O linguista australiano Alastair Pennycook utilizou-se da noção de “violência epistêmica” para abordar o processo histórico envolvendo os regimes metadiscursivos construídos para descrever as línguas das diversas civilizações colonizadas pelos europeus. Nessa perspectiva, a própria separação das línguas em sistemas únicos deve ser questionada, pois constituiriam “invenções” criadas para homogeneizar o imaginário social em torno dos ideais preconizados pelo modelo europeu de Estado-Nação vigente.
Em uma entrevista cedida recentemente à Revista de História (Edição nº 91/Abril 2013), o escritor Daniel Munduruku problematiza a homogeneização das identidades indígenas em sua fixação num imaginário que funciona a partir do conceito “índio”, já cristalizado em nossa sociedade. Assim, o sujeito coletivo (“indígena, no caso) não se reconhece na narrativa ocidental da história, pautada num ideal de nacionalidade; tampouco se reconhece nos discursos acadêmicos, em que não é reconhecido como portador de um discurso de conhecimento. Nas palavras de Lienhard, esse sujeito “só tem uma quoted existence: só existe na medida em que sua fala é citada ou situada pelo discurso de um antropólogo ou historiador”.

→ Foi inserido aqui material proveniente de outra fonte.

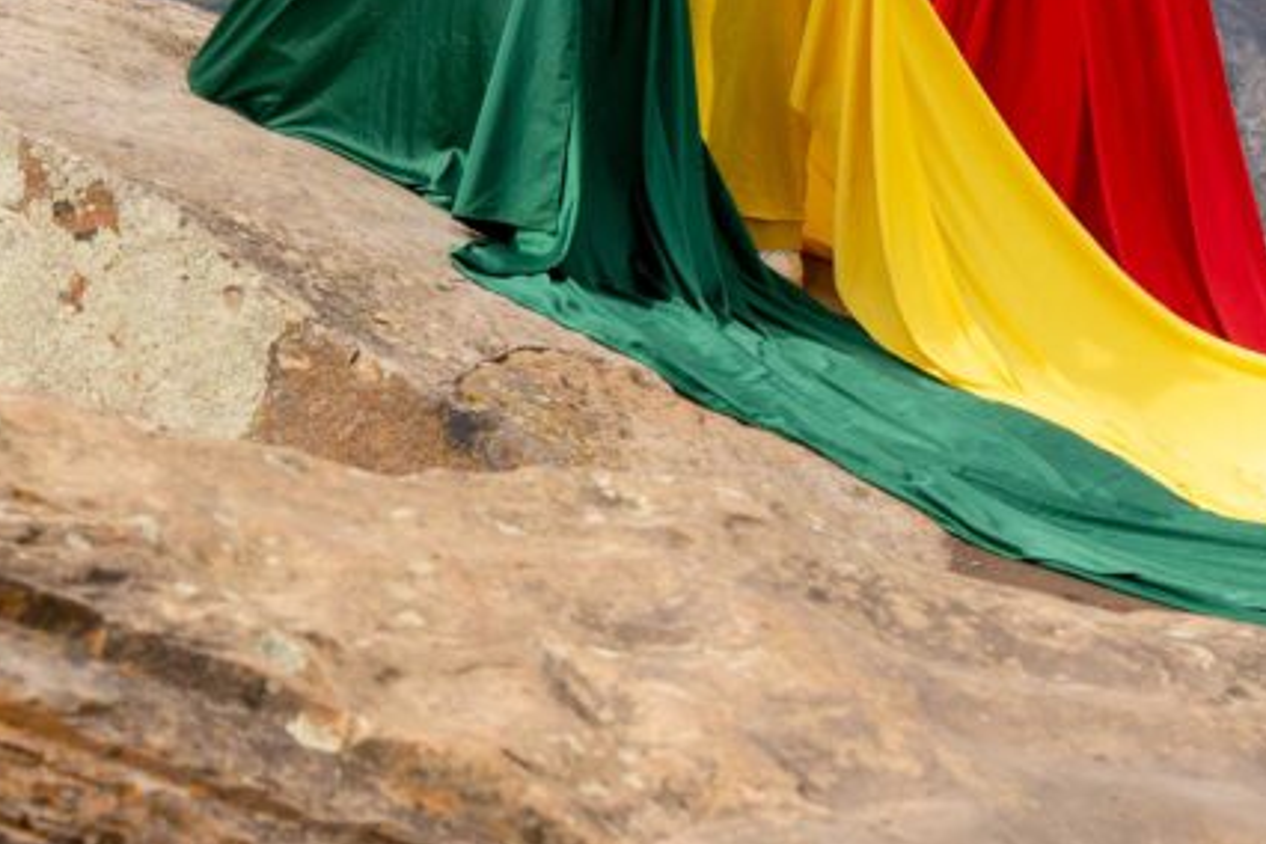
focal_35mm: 101
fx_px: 3552
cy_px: -114
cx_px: 523
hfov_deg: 20.2
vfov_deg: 13.3
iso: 100
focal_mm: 28
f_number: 4.5
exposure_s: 1/640
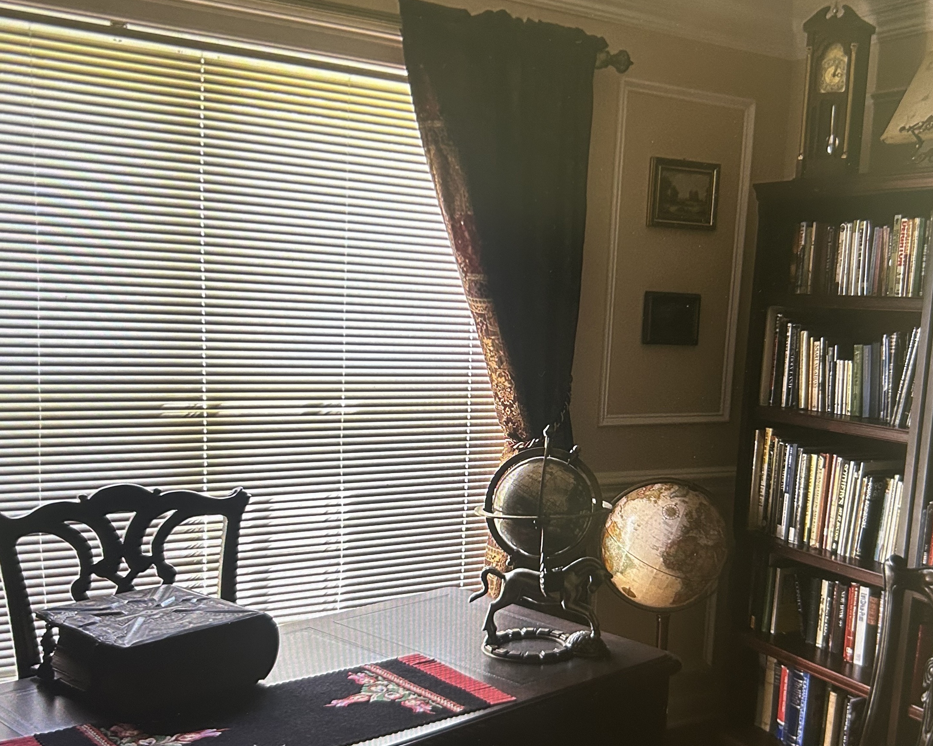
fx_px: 994
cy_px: 409
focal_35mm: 36
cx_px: 501
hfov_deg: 50.2
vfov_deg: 41.1
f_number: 1.5
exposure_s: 1/105
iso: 125
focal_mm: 5.7
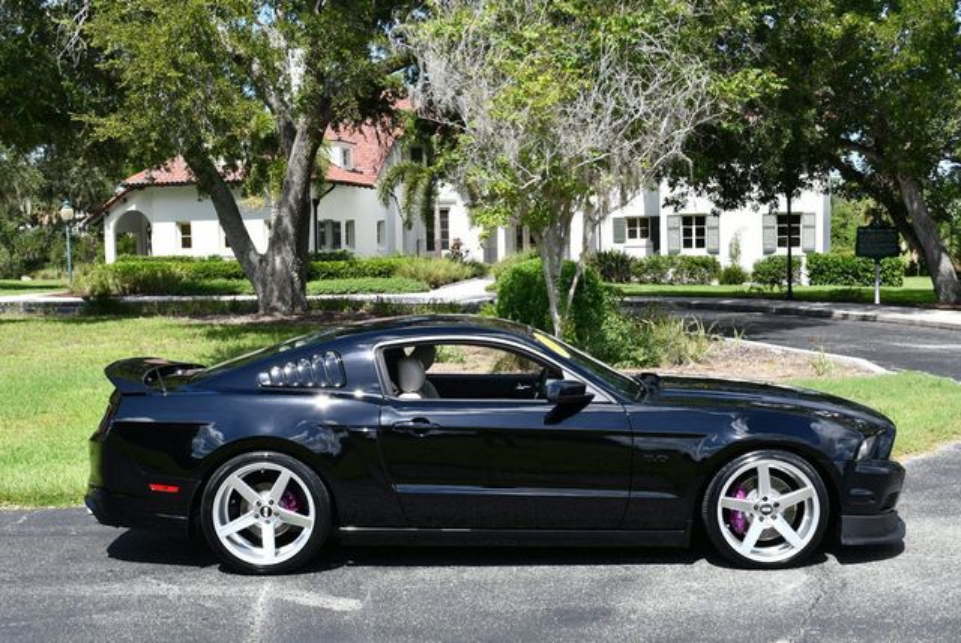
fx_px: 1282
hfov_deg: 41.1
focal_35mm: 48
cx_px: 480
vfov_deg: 28.1
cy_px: 322
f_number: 8
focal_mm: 24
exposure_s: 1/250
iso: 160
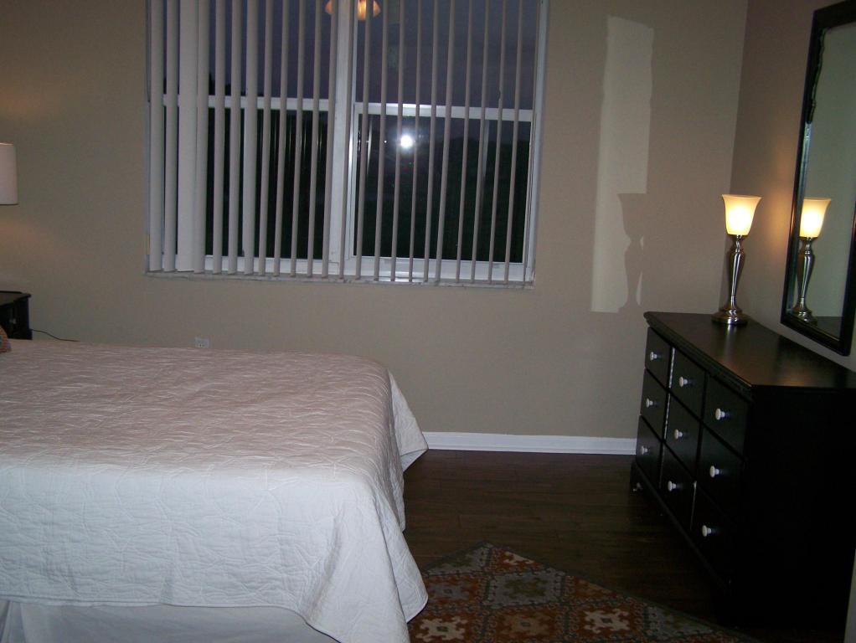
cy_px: 322
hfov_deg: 48.9
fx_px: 940
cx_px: 428
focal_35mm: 38
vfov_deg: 37.8
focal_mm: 6.3
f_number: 2.8
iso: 160
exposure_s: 1/60
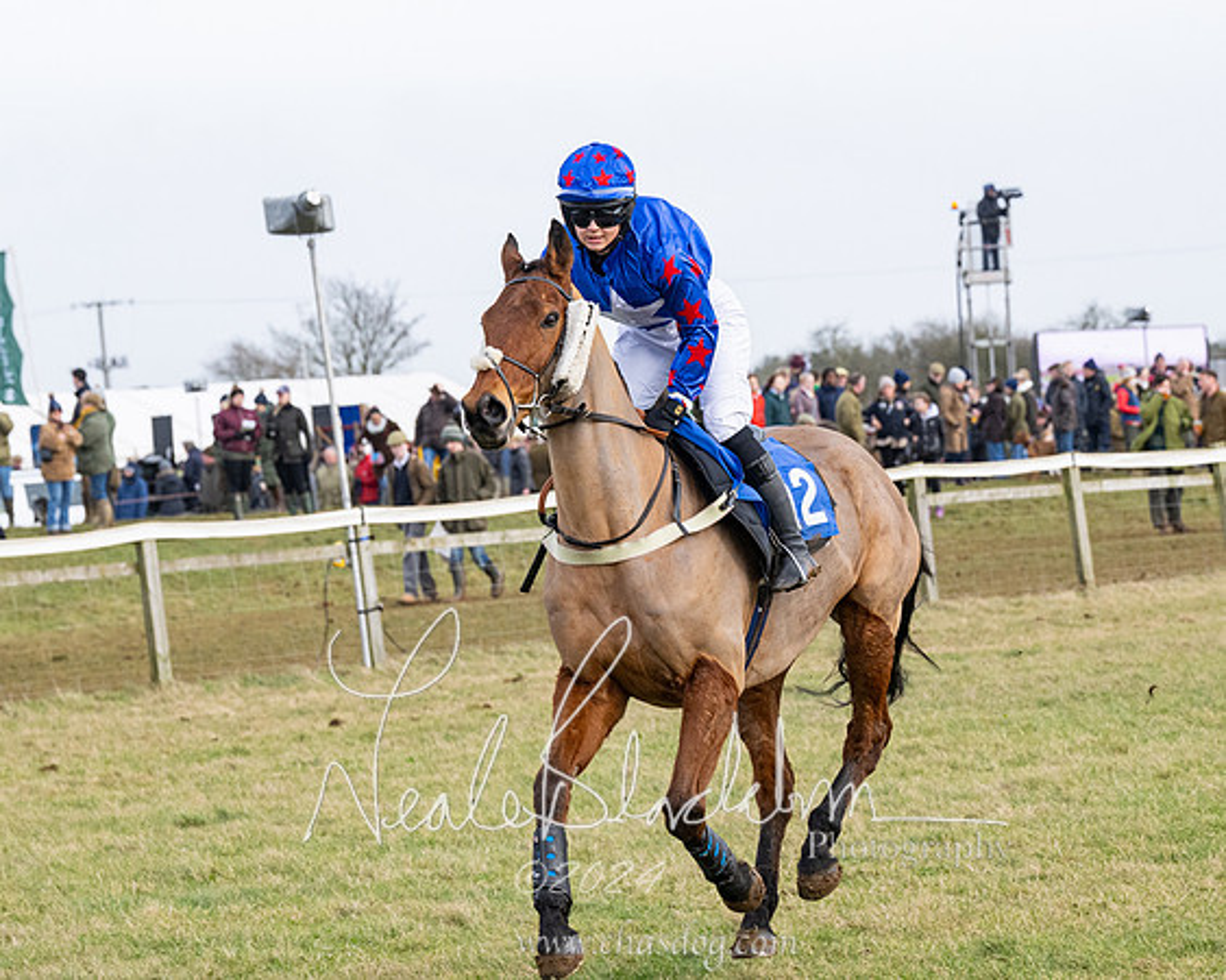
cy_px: 490
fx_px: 5558
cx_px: 613
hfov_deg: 12.6
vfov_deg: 10.1
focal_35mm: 153
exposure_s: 1/1600
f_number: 5
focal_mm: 91
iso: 800
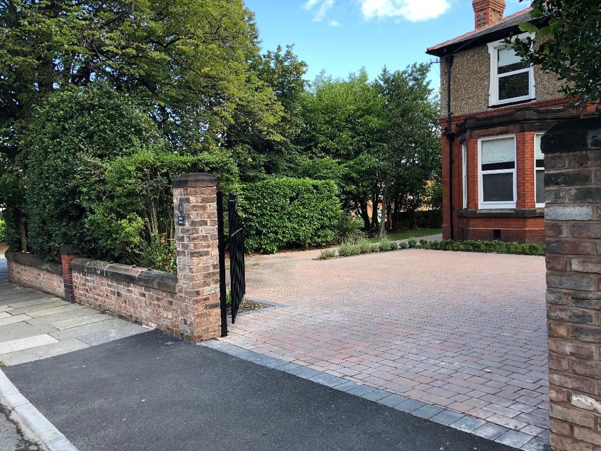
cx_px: 300
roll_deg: +1.9
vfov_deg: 49.7
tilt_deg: -2.0
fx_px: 486
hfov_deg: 63.4
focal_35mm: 28
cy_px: 226
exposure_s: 1/126
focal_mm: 4
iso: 20
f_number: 1.8
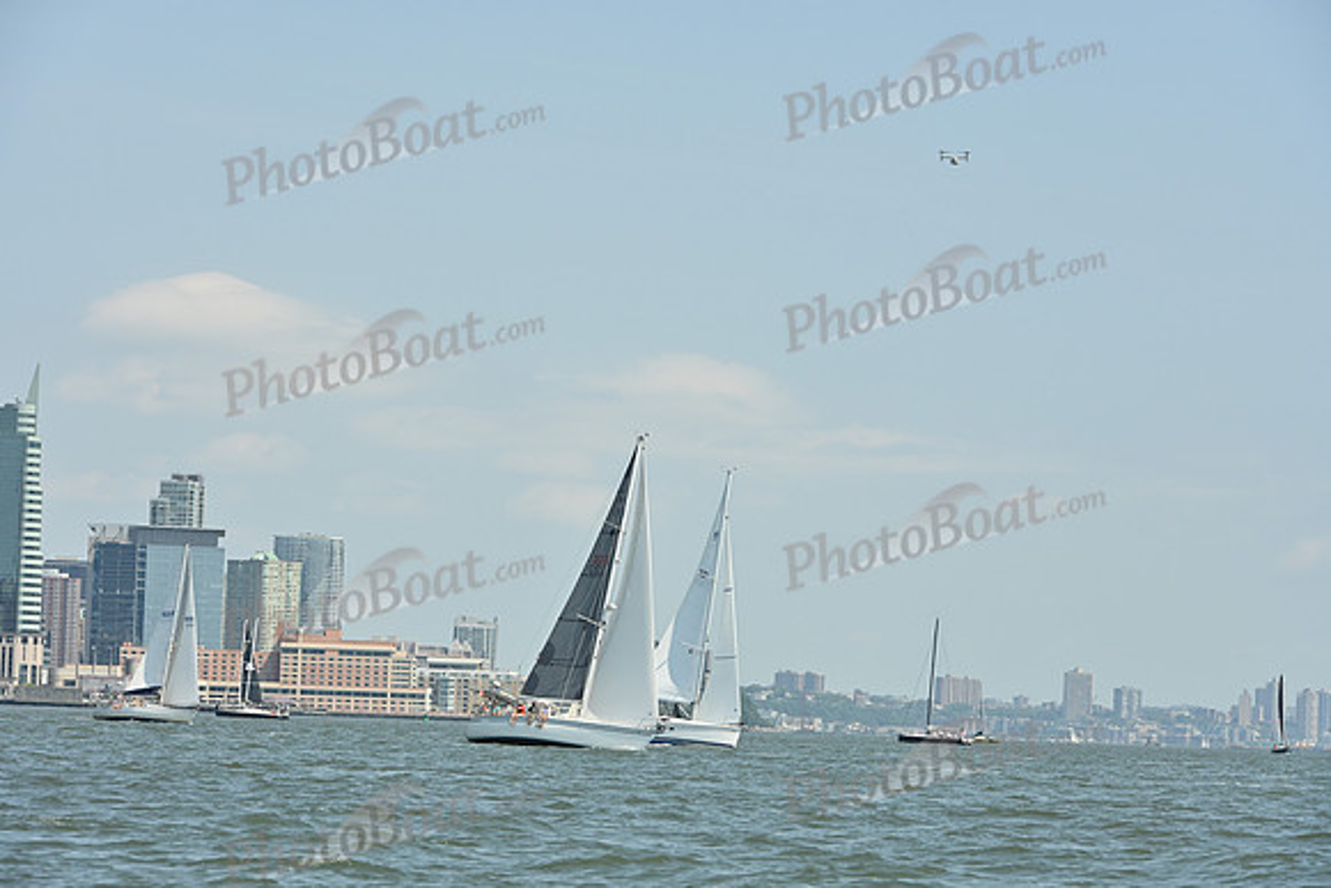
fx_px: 4992
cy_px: 444
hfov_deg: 15.2
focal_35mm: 135
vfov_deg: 10.2
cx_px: 666
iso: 320
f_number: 8
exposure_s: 1/1250
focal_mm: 135
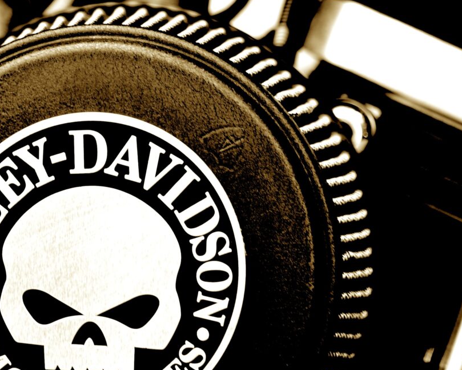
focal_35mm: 208
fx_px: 2844
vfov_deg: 7.3
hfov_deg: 9.3
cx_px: 227
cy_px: -149
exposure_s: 1/60
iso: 100
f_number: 3.5
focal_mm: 70
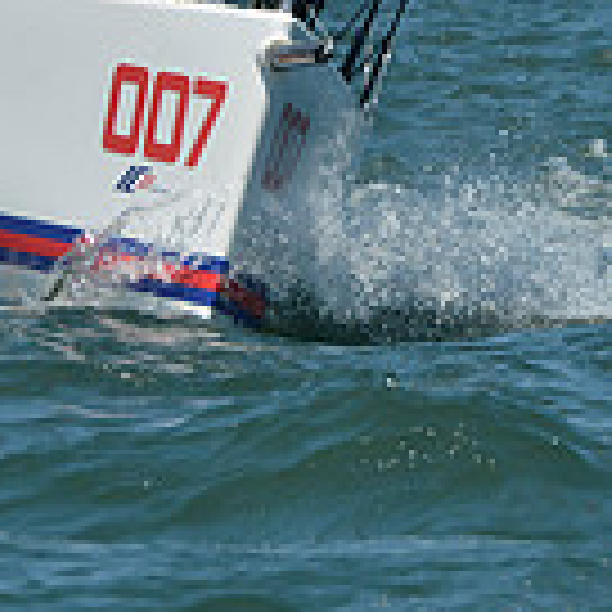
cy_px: 38
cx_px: 396
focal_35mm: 705
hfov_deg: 2.5
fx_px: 14102
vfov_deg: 2.5
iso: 280
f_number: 9
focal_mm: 195
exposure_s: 1/1250
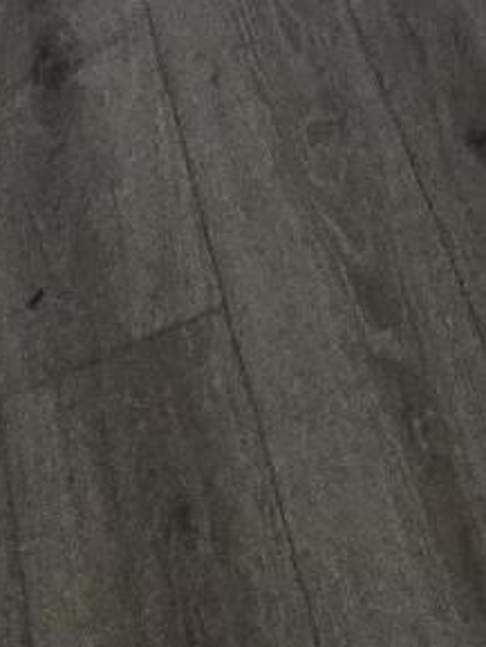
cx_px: 540
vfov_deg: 13.2
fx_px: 1684
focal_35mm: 90
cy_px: -1057
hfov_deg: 15.9
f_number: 2.2
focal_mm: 2.2
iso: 640
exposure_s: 1/100
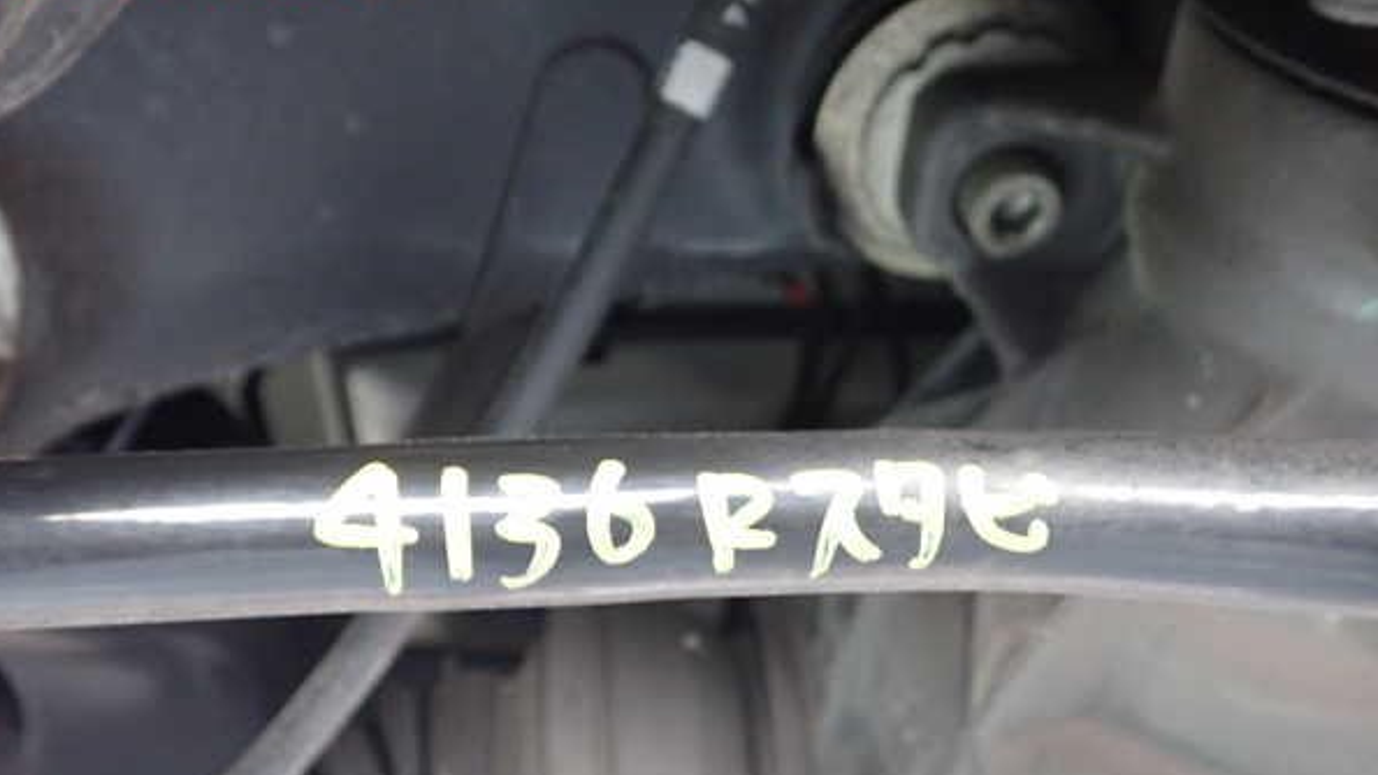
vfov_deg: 35.5
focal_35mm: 33
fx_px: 1206
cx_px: 684
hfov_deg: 59.5
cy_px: 459
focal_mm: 5.4
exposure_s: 1/30
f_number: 2.3
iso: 800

Que posição o intelectual deveria buscar então para não cair nas armadilhas ideológicas de suas próprias invenções históricas em seu processo de produção de conhecimento? Ora, o papel do intelectual não é o de ser “porta-voz” das minorias, mas sim o de participar ativamente da vida e da luta política a partir das quais se constroem suas identidades.
Foi nessa direção que Paulo Freire partiu em busca de uma educação para a autonomia e para a viabilização da mobilidade social por meio do empoderamento dos subalternos a partir de sentidos construídos em seu próprio mundo. Foi esse também o percurso traçado por Antonio Candido em seu tratamento político-estético do texto literário, procurando sempre promover reflexões e ações em defesa do acesso igualitário da sociedade à literatura, ou seja, a literatura como direito de todos. Por fim, também seguindo os caminhos de uma intelectualidade engajada, Michel Foucault trouxe à tona discussões sobre as relações de poder produzidas na/pela sociedade em seu processo de produção de sujeitos (subjetivação), assumindo, em suas reflexões e ações, uma posição de militância, levantando sempre a bandeira da ética como um caminho possível para a resistência.
Busquemos inspiração nesses intelectuais engajados cujos posicionamentos políticos constituem exemplos de um exercício constante de reinvenção desses lugares construídos ideológica e historicamente.